### WORK TASK
Give the data from the line containing "True or false: 20ft" through the end of the data as a Markdown table with the columns No. and Line, one row per line and no rows for blank lines.

━━ RECORDS SUPPLIED ━━

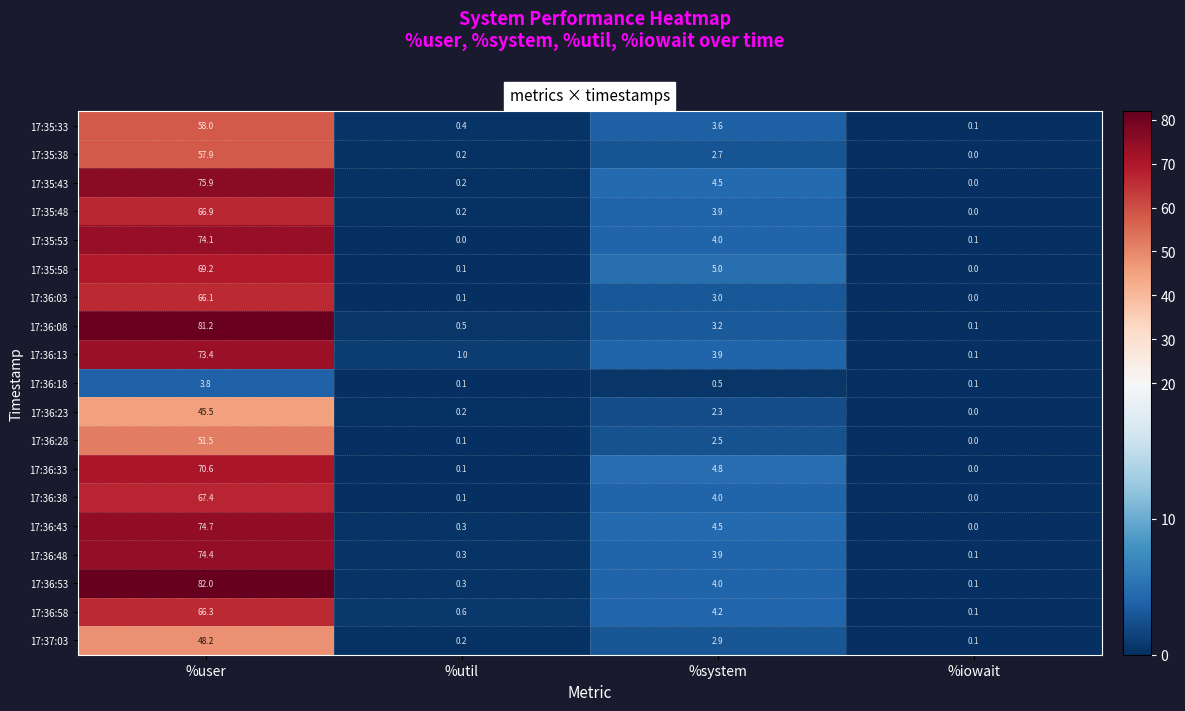

At which category does the chart reach its peak across all series?

%user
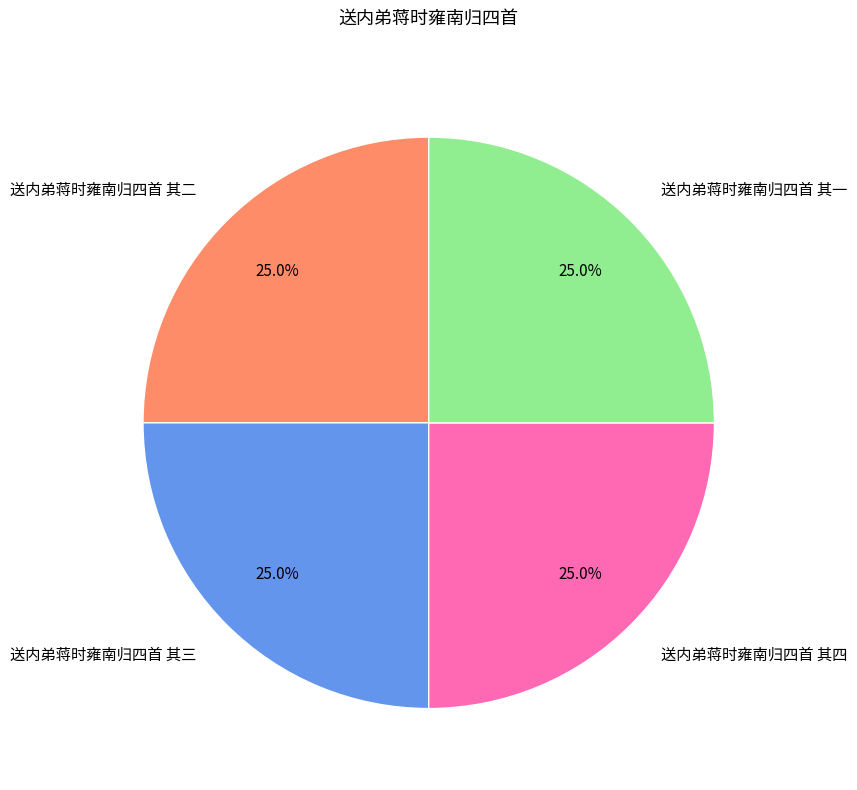

Combined, what portion of the pie is 送内弟蒋时雍南归四首 其一 and 送内弟蒋时雍南归四首 其三?

50.0%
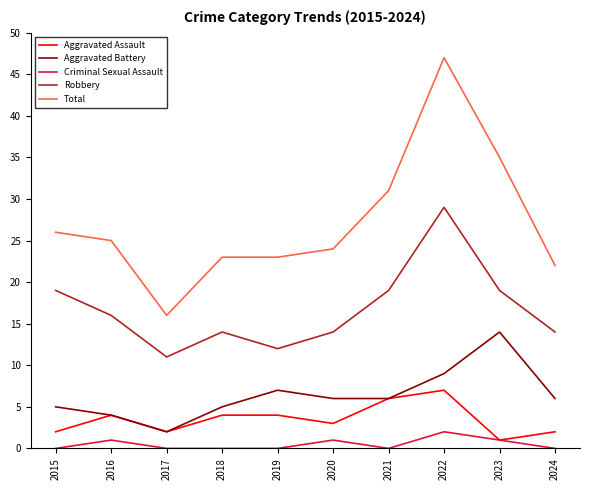

How many Aggravated Assault values are between 2 and 4?

7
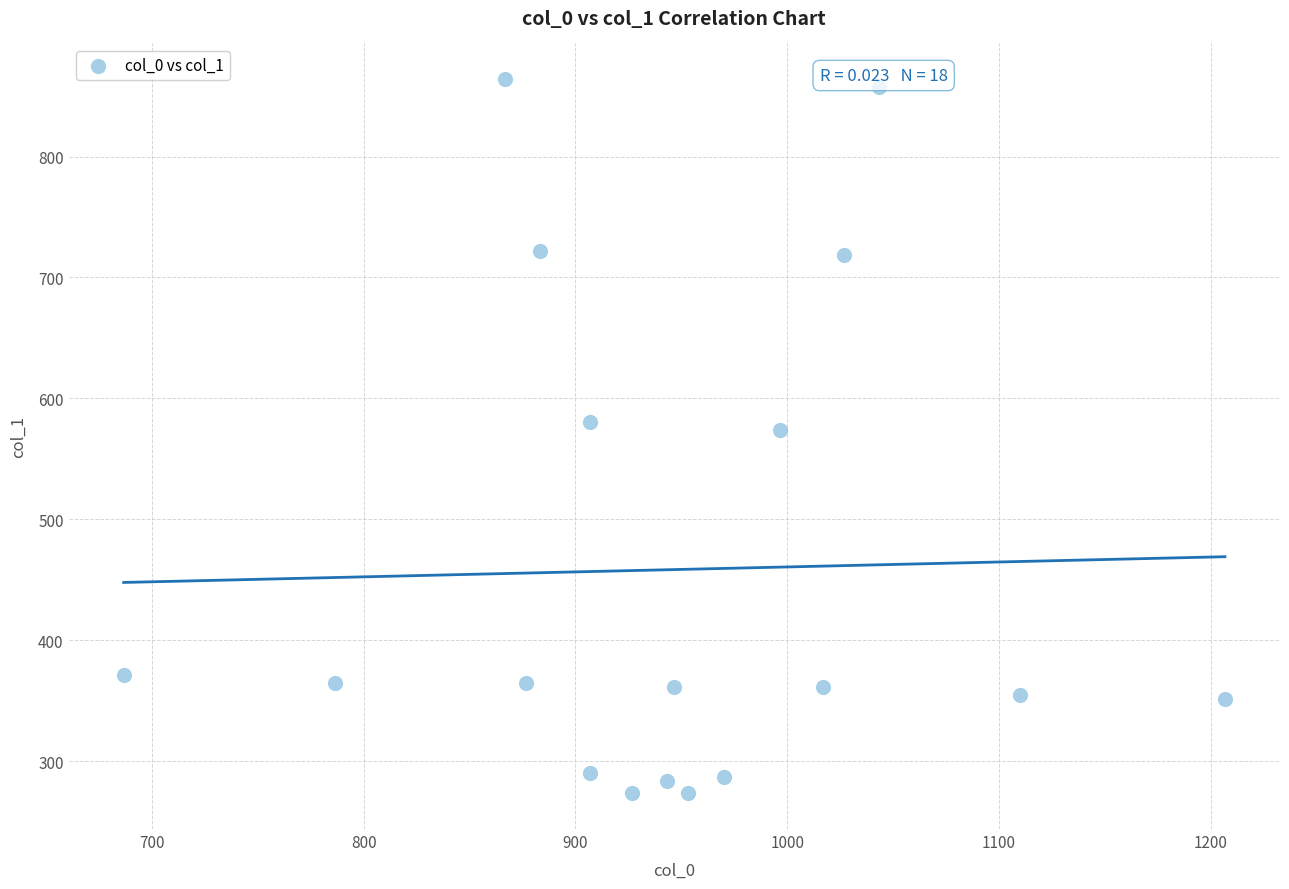

What is the range of X values (max minus min)?

520.0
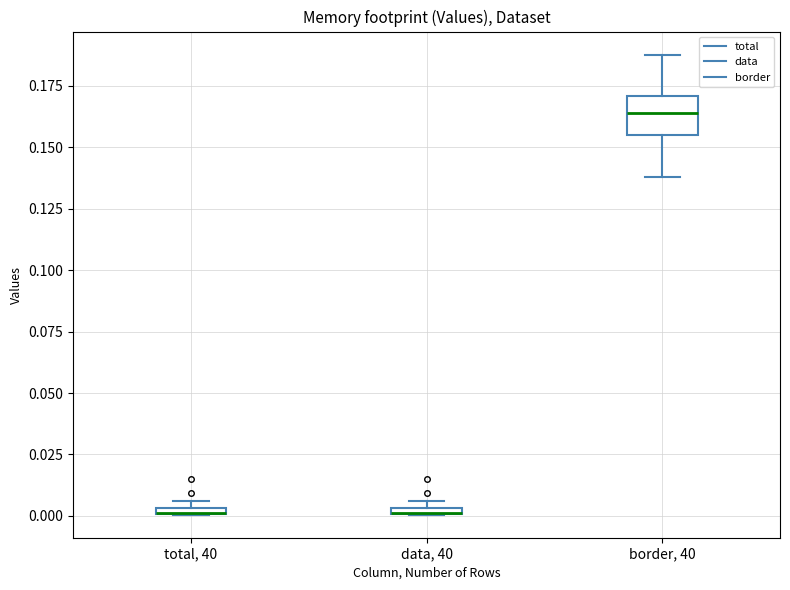

Which box is the tallest, from its lower edge to its upper edge?

border, 40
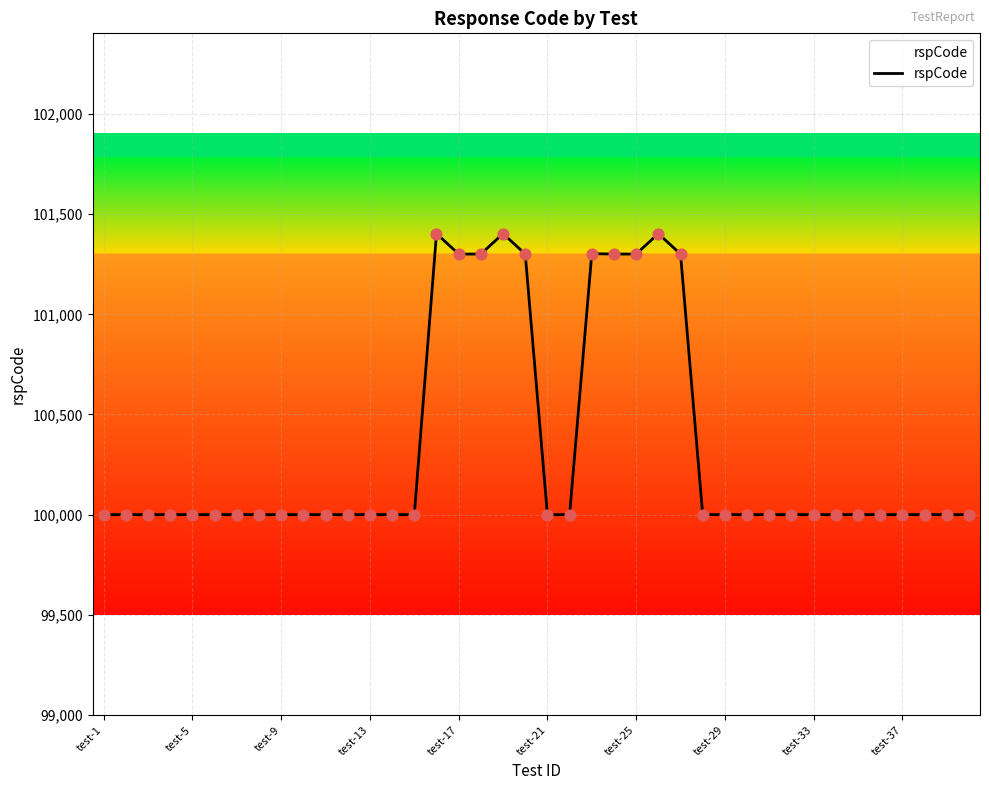

What is the maximum value shown in the chart?

101403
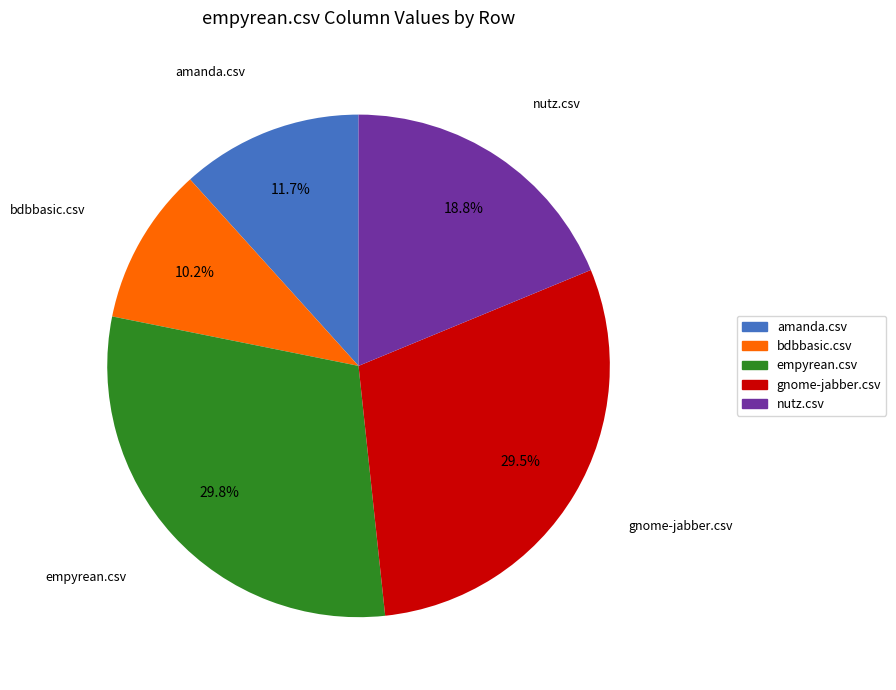

To the nearest percent, what portion does amanda.csv represent?

12%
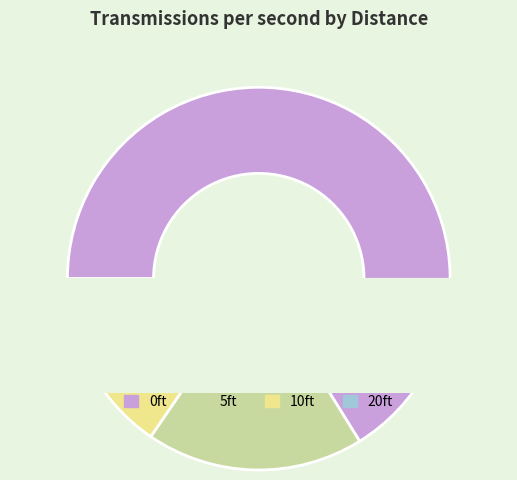

True or false: 20ft accounts for 14% of the total.

False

━━━

### SOLUTION BELOW
| No. | Line |
|---|---|
| 1 | True or false: 20ft accounts for 14% of the total. |
| 2 | False |